Work to be completed – Give the material below as a JSON list of strings, with one string for each line. Leave out blank lines and the pictures.
=-=-=-=-=
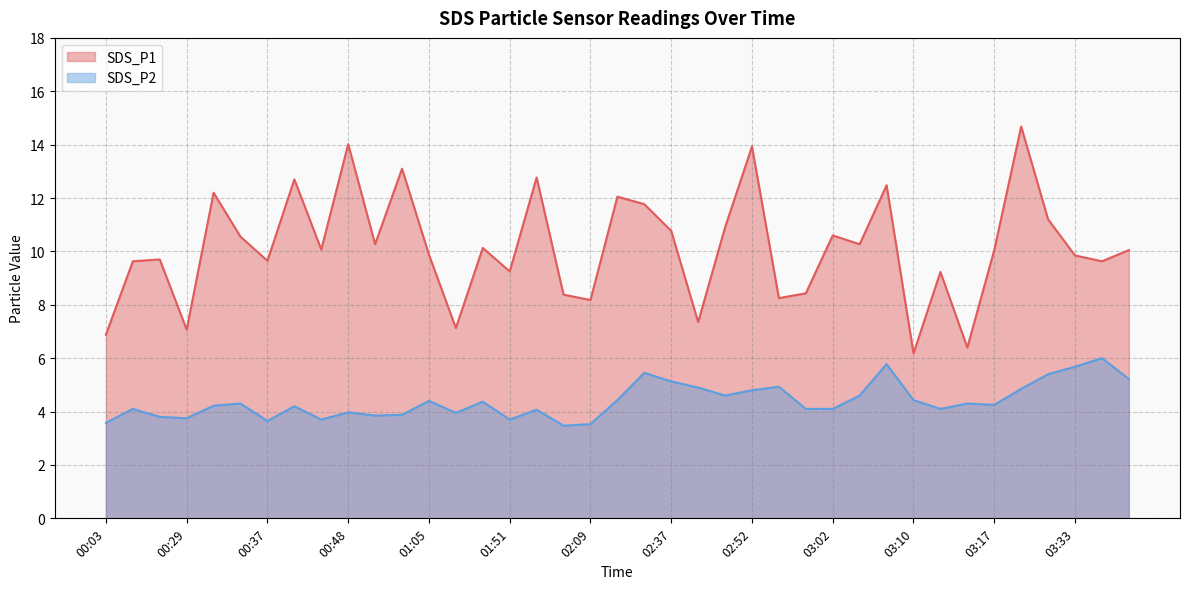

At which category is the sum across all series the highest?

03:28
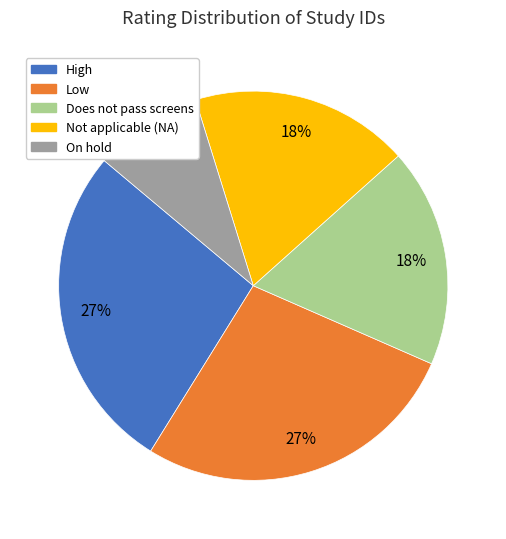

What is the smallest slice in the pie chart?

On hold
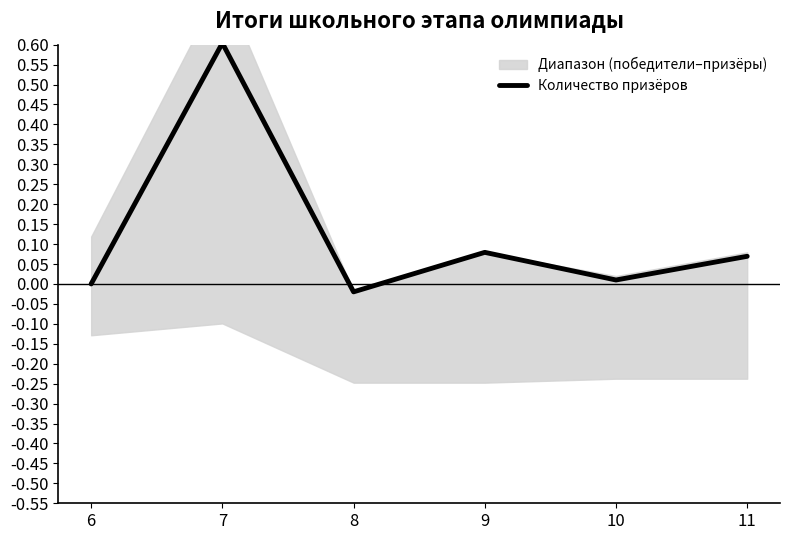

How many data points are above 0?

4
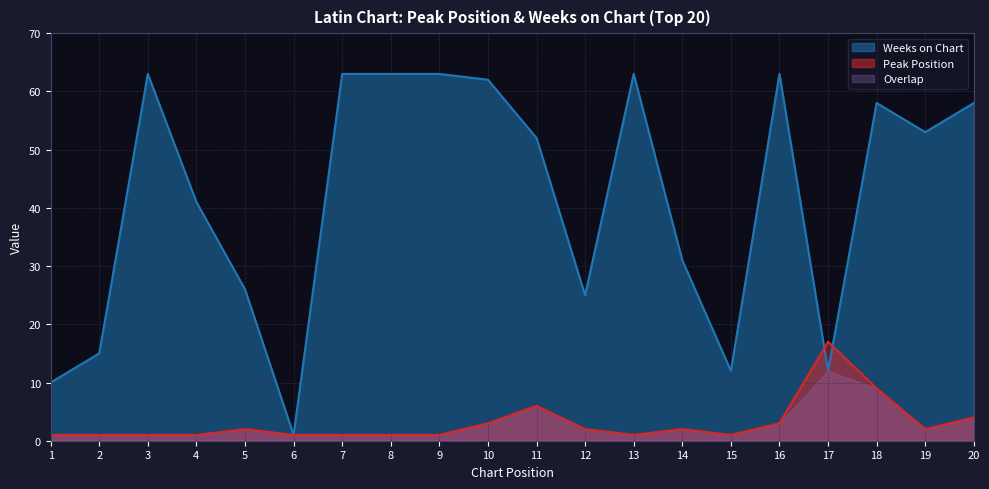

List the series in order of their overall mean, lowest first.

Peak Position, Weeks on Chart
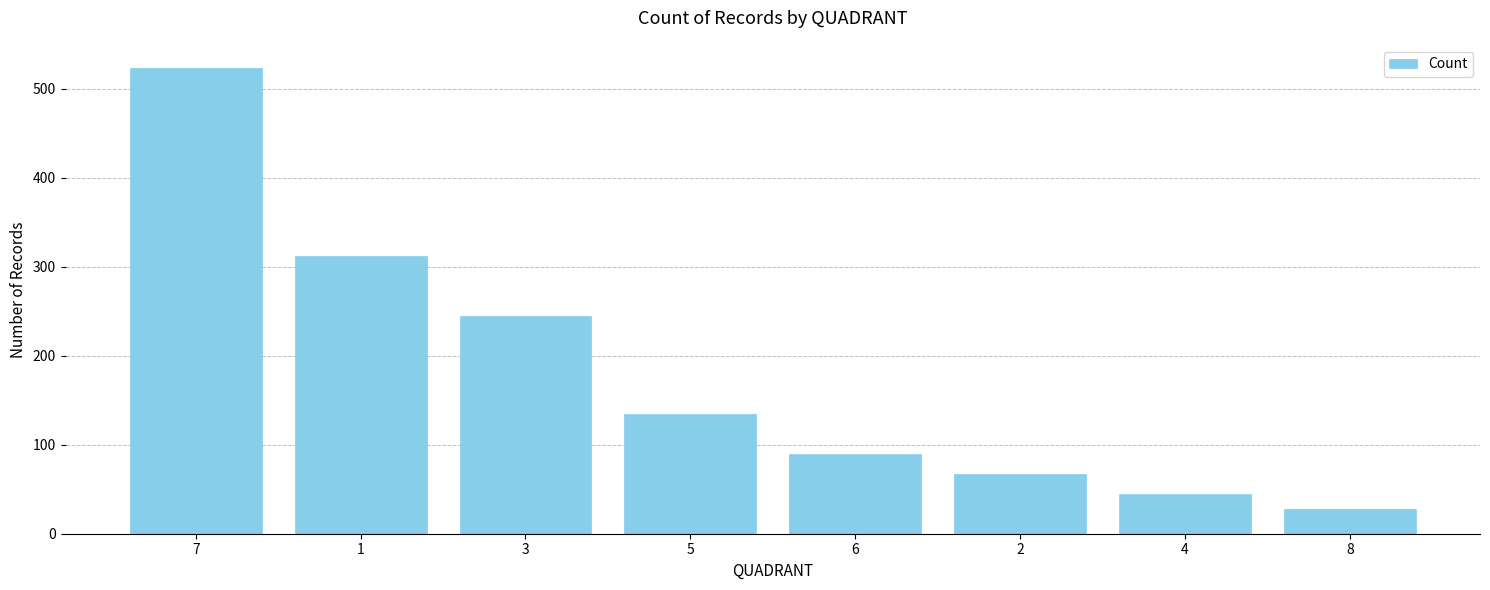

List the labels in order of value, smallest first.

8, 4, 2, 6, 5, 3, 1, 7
=-=-=-=-=
Answer space –
[
  "At which category is the sum across all series the highest?",
  "03:28",
  "What is the smallest slice in the pie chart?",
  "On hold",
  "How many data points are above 0?",
  "4",
  "List the series in order of their overall mean, lowest first.",
  "Peak Position, Weeks on Chart",
  "List the labels in order of value, smallest first.",
  "8, 4, 2, 6, 5, 3, 1, 7"
]